Enquanto era capelão na igreja de São Francisco de Paula, pôde surpreender, numa noite, o diálogo entre santos que durante o dia eram estátuas no templo. Discutiam o caráter humano, deslindado nas pessoas que vinham rezar diante deles. S. João Batista e S. Francisco de Paula eram os autores dos comentários mais ácidos em relação ao gênero humano. Um deles faz questão de lembrar uma adúltera que vinha pedir ajuda para se afastar de tal relacionamento, mas que, enquanto orava, rememorava momentos ardorosos, o que diminuía a fé a ponto de fazê-la abandonar o recinto sem nem mesmo completar seu pedido. Tudo isso se contrapõe aos comentários de São Francisco de Sales.
Prólogo
QUANDO EU ERA capelão de S. Francisco de Paula (contava um padre
velho) aconteceu-me uma aventura extraordinária.
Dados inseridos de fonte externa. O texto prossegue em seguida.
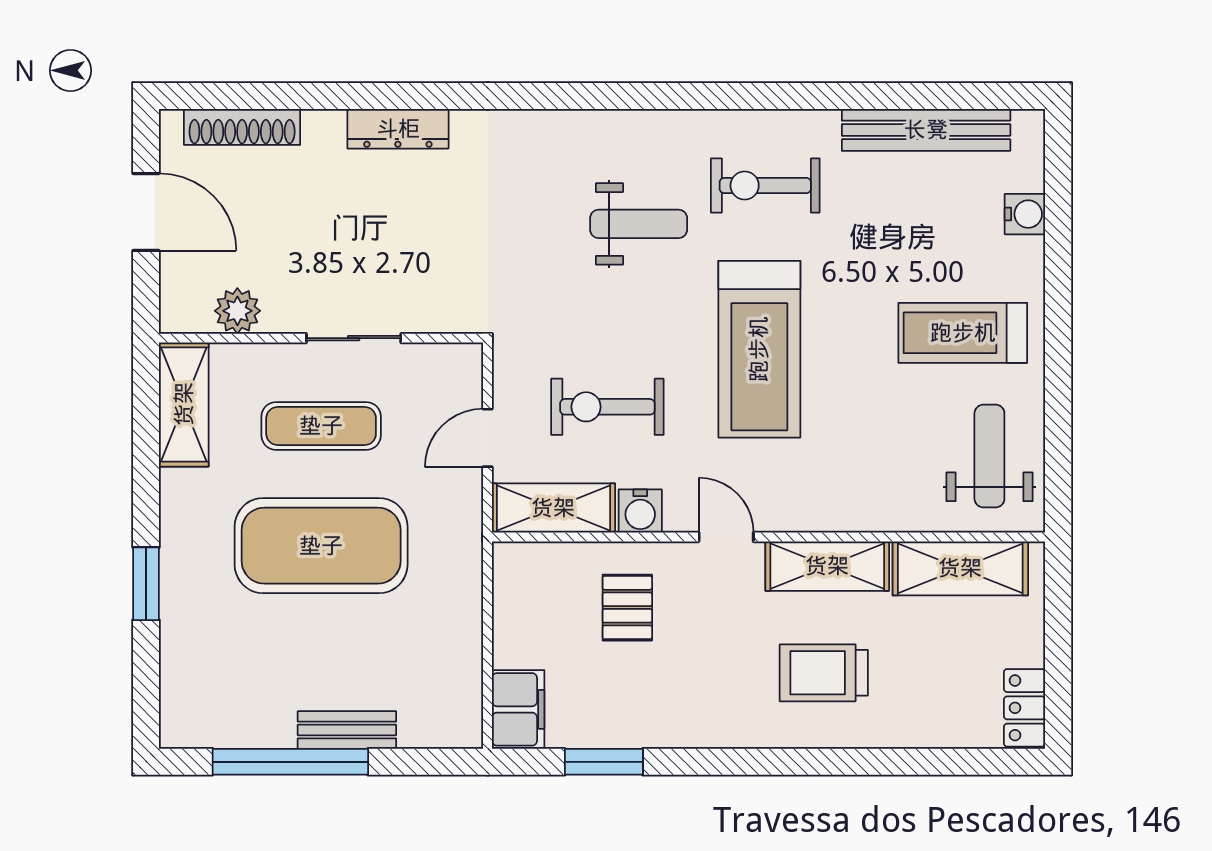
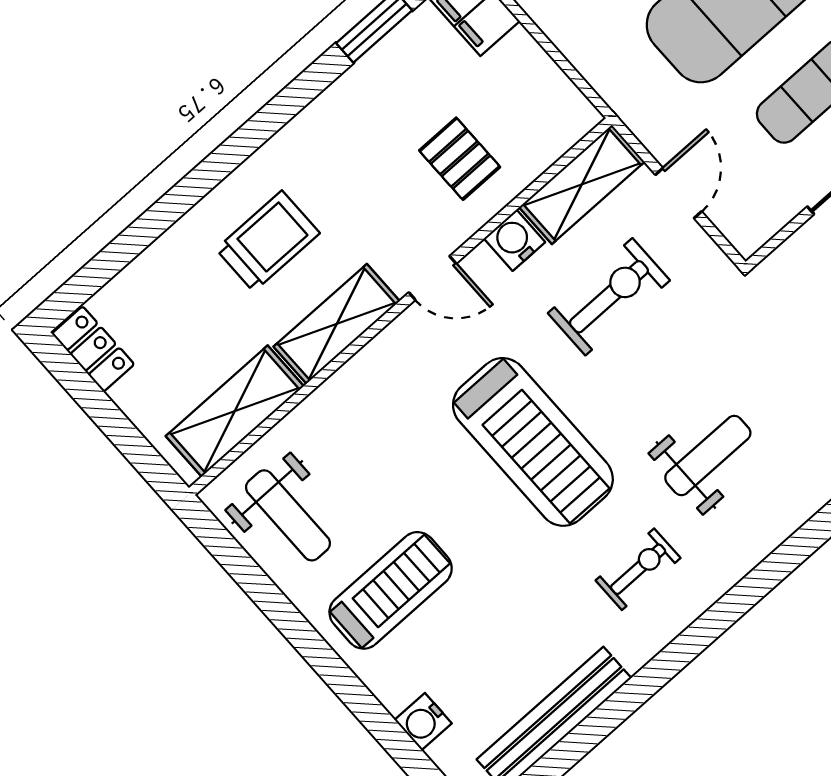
exercise bike: (765, 186) -> (638, 569), width x0.73, depth x0.72
weight bench: (639, 224) -> (708, 456), turned 180
treadmill: (759, 349) -> (533, 442), turned 180

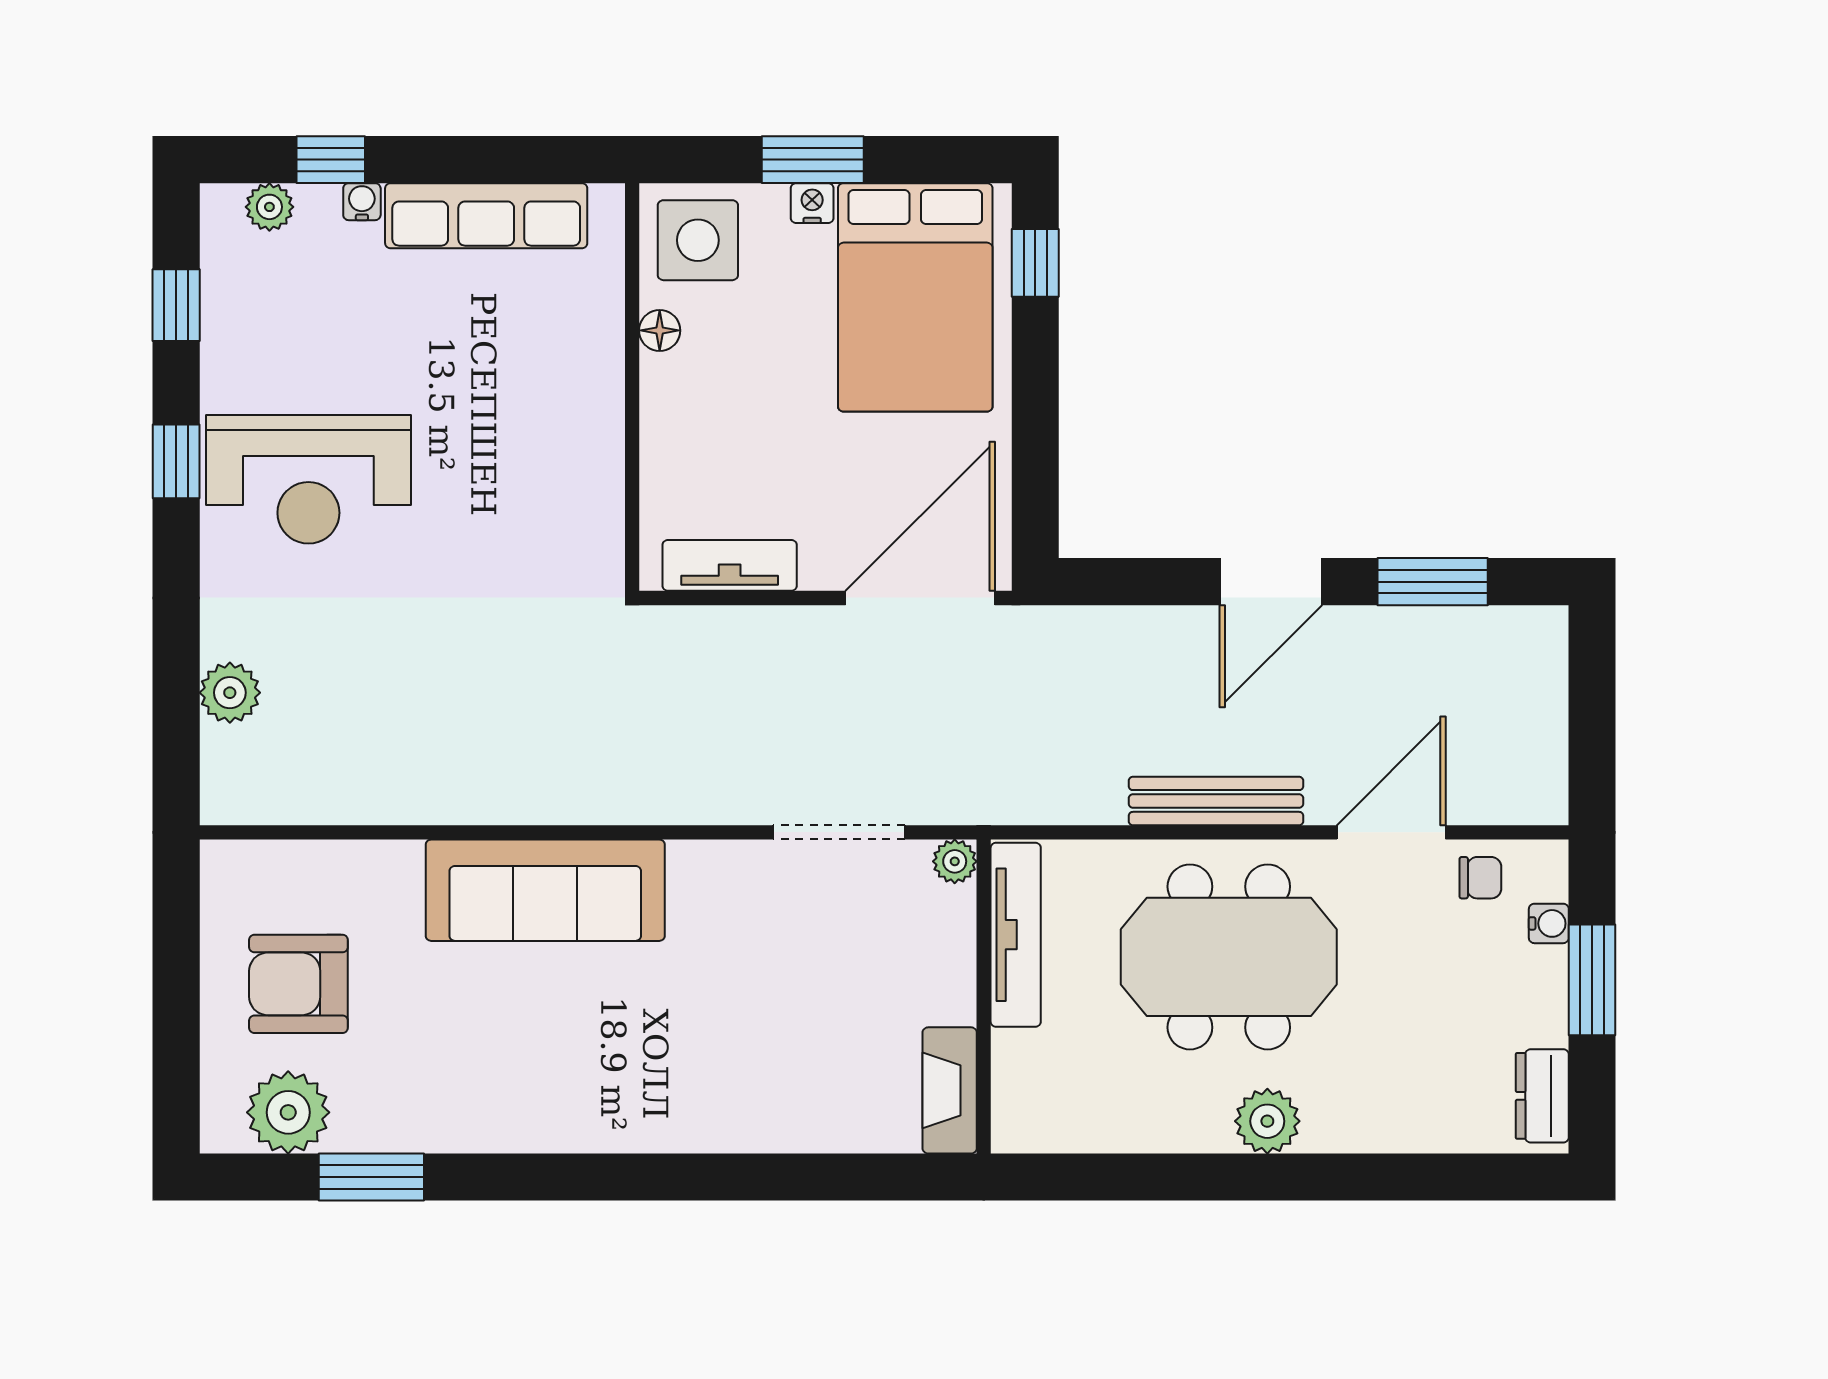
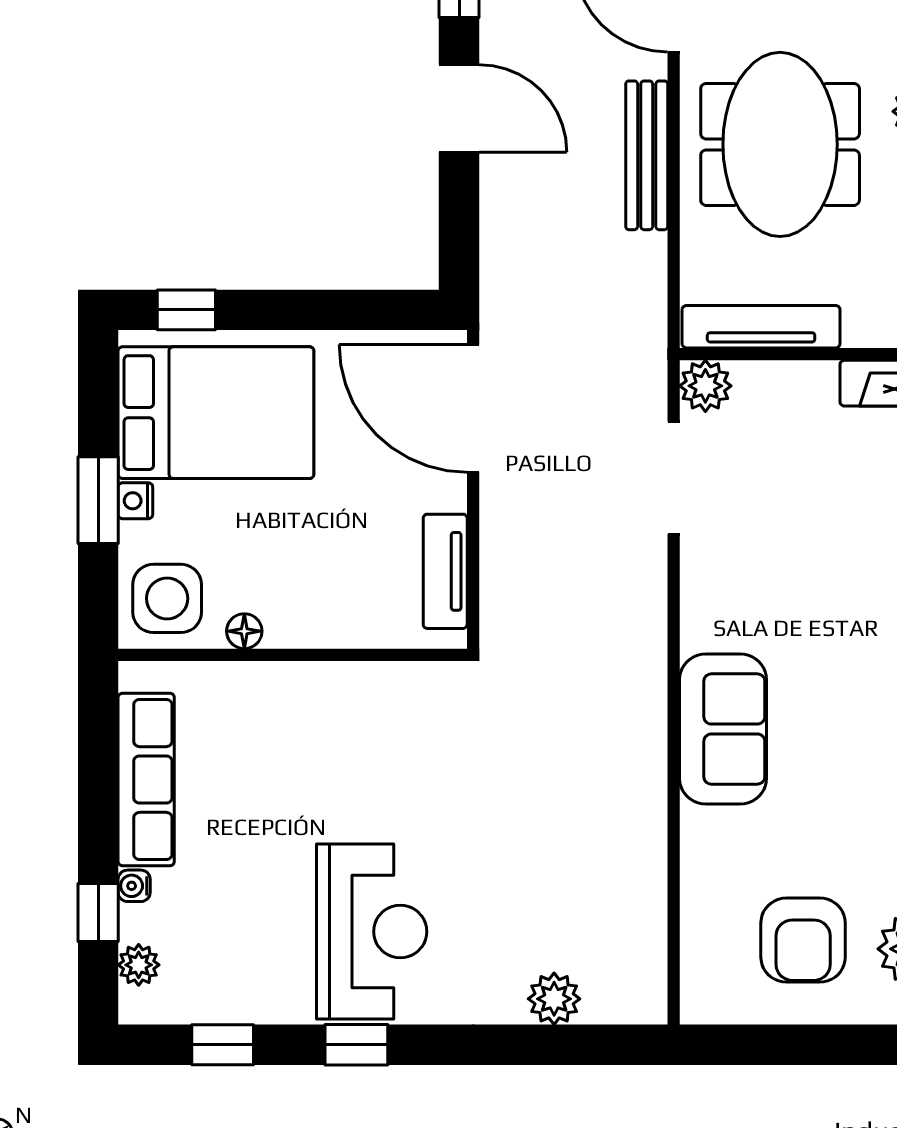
plant: (955, 861) -> (705, 386), width x1.38, depth x1.38
sofa: (545, 890) -> (723, 729), width x0.73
Morava ao pé da igreja, e recolhi-me tarde, uma noite. Nunca me recolhi
tarde que não fosse ver primeiro se as portas do templo estavam bem
fechadas. Achei-as bem fechadas, mas lobriguei luz por baixo delas. Corri
assustado à procura da ronda; não a achei, tornei atrás e fiquei no adro, sem
saber que fizesse. A luz, sem ser muito intensa, era-o demais para ladrões;
além disso notei que era fixa e igual, não andava de um lado para outro,
como seria a das velas ou lanternas de pessoas que estivessem roubando. O
mistério arrastou-me; fui a casa buscar as chaves da sacristia (o sacristão
tinha ido passar a noite em Niterói), benzi-me primeiro, abri a porta e entrei.
O corredor estava escuro. Levava comigo uma lanterna e caminhava
devagarinho, calando o mais que podia o rumor dos sapatos. A primeira e a
segunda porta que comunicam com a igreja estavam fechadas; mas via-se a
mesma luz e, porventura, mais intensa que do lado da rua. Fui andando, até
que dei com a terceira porta aberta. Pus a um canto a lanterna, com o meu
lenço por cima, para que me não vissem de dentro, e aproximei-me a espiar
o que era.
Detive-me logo. Com efeito, só então adverti que viera inteiramente
desarmado e que ia correr grande risco aparecendo na igreja sem mais defesa
que as duas mãos. Correram ainda alguns minutos.